-------- Available records --------

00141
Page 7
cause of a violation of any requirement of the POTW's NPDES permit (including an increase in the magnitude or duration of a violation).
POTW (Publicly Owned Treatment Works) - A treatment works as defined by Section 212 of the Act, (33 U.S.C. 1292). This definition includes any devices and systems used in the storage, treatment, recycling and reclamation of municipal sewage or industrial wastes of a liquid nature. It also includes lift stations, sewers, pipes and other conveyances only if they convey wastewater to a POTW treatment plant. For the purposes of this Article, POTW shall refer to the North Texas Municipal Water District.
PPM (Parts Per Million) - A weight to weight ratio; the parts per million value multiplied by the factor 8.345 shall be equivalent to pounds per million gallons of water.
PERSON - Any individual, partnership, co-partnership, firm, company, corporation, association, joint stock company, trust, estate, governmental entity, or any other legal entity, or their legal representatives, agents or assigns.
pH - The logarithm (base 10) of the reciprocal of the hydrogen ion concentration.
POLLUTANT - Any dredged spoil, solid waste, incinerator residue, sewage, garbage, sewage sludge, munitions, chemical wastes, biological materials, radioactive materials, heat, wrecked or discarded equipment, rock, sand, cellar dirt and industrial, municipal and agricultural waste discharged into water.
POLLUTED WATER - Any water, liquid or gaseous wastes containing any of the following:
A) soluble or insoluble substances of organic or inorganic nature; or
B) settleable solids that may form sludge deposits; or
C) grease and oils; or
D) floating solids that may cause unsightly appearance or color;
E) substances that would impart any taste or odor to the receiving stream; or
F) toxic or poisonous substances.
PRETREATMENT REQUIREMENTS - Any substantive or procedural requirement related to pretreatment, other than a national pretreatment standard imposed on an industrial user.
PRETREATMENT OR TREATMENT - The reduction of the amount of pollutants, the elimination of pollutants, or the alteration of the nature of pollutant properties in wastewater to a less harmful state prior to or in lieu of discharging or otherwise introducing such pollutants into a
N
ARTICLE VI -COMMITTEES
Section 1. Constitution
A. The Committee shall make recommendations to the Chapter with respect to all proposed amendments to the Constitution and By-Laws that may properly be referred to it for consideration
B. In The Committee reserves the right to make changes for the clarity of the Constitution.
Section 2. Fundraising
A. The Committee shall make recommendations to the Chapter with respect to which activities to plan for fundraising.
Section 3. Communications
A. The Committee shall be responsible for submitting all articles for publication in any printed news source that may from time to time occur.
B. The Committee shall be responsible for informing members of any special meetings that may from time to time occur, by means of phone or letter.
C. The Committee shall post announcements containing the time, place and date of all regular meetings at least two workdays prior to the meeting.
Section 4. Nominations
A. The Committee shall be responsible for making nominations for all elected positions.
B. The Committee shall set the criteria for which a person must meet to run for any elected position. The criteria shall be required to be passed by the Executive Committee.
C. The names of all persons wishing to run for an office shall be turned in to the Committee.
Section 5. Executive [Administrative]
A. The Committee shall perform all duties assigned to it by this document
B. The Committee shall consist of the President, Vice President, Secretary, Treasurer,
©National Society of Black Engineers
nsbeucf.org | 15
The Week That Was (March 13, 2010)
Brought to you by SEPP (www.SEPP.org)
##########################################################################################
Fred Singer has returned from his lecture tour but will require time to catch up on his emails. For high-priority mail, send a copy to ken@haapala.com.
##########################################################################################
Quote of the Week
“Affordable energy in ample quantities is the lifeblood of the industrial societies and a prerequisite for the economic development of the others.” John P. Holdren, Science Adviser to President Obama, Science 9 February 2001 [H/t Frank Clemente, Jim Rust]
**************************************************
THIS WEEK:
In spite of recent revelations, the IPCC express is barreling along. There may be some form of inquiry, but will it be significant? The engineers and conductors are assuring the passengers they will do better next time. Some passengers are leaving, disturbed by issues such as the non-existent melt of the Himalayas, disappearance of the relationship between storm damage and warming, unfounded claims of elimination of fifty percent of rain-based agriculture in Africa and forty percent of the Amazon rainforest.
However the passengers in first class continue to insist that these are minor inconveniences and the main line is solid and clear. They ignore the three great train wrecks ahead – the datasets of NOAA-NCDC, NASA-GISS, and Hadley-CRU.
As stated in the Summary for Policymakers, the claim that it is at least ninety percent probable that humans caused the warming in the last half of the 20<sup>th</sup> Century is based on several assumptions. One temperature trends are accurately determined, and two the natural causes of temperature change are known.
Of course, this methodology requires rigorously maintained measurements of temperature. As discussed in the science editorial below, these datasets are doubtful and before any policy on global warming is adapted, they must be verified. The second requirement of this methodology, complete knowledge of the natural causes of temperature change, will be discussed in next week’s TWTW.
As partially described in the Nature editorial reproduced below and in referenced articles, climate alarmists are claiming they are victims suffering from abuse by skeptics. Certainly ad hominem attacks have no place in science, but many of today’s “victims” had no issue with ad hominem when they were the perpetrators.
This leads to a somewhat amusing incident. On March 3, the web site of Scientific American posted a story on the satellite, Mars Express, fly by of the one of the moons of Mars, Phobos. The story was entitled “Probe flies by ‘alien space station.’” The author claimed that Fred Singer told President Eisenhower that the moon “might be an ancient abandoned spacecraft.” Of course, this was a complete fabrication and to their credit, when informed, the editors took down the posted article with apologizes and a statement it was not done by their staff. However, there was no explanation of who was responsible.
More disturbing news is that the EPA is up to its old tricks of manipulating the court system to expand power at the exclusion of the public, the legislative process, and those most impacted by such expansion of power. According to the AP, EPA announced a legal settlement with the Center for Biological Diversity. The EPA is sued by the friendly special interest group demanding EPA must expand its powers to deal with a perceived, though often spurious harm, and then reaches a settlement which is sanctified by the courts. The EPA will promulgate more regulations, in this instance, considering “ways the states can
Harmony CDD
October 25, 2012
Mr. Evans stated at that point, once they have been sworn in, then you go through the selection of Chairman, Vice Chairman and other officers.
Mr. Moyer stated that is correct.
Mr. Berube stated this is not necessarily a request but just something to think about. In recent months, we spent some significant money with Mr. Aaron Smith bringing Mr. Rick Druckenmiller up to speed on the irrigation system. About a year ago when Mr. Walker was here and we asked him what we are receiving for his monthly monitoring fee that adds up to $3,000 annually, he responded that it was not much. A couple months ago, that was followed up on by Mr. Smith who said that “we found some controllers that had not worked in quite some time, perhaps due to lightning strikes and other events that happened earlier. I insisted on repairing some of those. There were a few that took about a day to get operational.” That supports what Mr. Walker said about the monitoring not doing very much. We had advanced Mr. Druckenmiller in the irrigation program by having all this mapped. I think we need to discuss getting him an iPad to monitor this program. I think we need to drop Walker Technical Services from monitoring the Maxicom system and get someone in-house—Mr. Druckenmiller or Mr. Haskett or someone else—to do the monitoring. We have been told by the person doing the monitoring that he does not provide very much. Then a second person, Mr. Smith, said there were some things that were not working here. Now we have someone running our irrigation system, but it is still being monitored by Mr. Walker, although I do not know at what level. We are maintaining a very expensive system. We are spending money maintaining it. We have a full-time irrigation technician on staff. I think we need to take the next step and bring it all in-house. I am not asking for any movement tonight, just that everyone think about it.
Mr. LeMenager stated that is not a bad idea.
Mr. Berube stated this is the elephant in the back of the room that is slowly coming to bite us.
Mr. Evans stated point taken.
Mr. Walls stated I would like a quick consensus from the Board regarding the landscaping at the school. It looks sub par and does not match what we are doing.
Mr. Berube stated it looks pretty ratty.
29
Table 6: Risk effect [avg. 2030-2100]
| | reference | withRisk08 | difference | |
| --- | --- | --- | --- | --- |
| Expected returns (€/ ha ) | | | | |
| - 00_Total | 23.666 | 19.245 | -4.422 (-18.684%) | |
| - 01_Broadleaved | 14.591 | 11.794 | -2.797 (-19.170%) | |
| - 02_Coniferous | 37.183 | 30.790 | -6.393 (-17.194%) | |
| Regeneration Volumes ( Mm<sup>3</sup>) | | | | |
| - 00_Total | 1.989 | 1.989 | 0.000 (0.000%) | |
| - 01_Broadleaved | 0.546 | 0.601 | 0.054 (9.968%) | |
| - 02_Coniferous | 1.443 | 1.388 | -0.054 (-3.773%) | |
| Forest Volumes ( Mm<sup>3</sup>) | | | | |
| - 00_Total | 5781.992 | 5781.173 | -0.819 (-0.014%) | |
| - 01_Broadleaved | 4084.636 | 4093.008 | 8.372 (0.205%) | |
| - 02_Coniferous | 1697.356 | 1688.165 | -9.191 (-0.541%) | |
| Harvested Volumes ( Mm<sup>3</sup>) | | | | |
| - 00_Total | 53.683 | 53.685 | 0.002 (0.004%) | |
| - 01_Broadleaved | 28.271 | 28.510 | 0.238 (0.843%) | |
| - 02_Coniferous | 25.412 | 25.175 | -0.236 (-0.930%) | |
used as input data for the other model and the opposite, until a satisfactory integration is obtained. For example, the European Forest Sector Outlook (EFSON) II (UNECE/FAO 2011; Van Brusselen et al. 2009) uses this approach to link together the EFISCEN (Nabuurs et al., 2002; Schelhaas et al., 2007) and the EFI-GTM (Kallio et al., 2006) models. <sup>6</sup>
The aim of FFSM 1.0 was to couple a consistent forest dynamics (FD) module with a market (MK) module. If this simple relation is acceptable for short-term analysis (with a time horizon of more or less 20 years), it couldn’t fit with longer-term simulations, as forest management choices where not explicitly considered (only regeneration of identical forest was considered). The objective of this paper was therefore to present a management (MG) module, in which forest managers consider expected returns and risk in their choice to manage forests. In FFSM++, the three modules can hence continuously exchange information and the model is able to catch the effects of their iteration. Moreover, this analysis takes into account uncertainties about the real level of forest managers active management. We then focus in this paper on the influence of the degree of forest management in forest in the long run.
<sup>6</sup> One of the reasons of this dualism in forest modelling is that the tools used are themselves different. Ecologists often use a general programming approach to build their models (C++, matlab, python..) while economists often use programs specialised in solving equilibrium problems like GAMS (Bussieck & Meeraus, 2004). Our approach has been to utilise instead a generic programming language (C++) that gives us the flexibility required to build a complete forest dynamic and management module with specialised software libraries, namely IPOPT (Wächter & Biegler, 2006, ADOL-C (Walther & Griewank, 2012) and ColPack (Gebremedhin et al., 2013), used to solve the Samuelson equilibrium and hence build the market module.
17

--------

What is expected ::
Using the records above, output exactly the lines from the first through the line that contains "A) soluble or", with both of those included.

Written reply ::
00141
Page 7
cause of a violation of any requirement of the POTW's NPDES permit (including an increase in the magnitude or duration of a violation).
POTW (Publicly Owned Treatment Works) - A treatment works as defined by Section 212 of the Act, (33 U.S.C. 1292). This definition includes any devices and systems used in the storage, treatment, recycling and reclamation of municipal sewage or industrial wastes of a liquid nature. It also includes lift stations, sewers, pipes and other conveyances only if they convey wastewater to a POTW treatment plant. For the purposes of this Article, POTW shall refer to the North Texas Municipal Water District.
PPM (Parts Per Million) - A weight to weight ratio; the parts per million value multiplied by the factor 8.345 shall be equivalent to pounds per million gallons of water.
PERSON - Any individual, partnership, co-partnership, firm, company, corporation, association, joint stock company, trust, estate, governmental entity, or any other legal entity, or their legal representatives, agents or assigns.
pH - The logarithm (base 10) of the reciprocal of the hydrogen ion concentration.
POLLUTANT - Any dredged spoil, solid waste, incinerator residue, sewage, garbage, sewage sludge, munitions, chemical wastes, biological materials, radioactive materials, heat, wrecked or discarded equipment, rock, sand, cellar dirt and industrial, municipal and agricultural waste discharged into water.
POLLUTED WATER - Any water, liquid or gaseous wastes containing any of the following:
A) soluble or insoluble substances of organic or inorganic nature; or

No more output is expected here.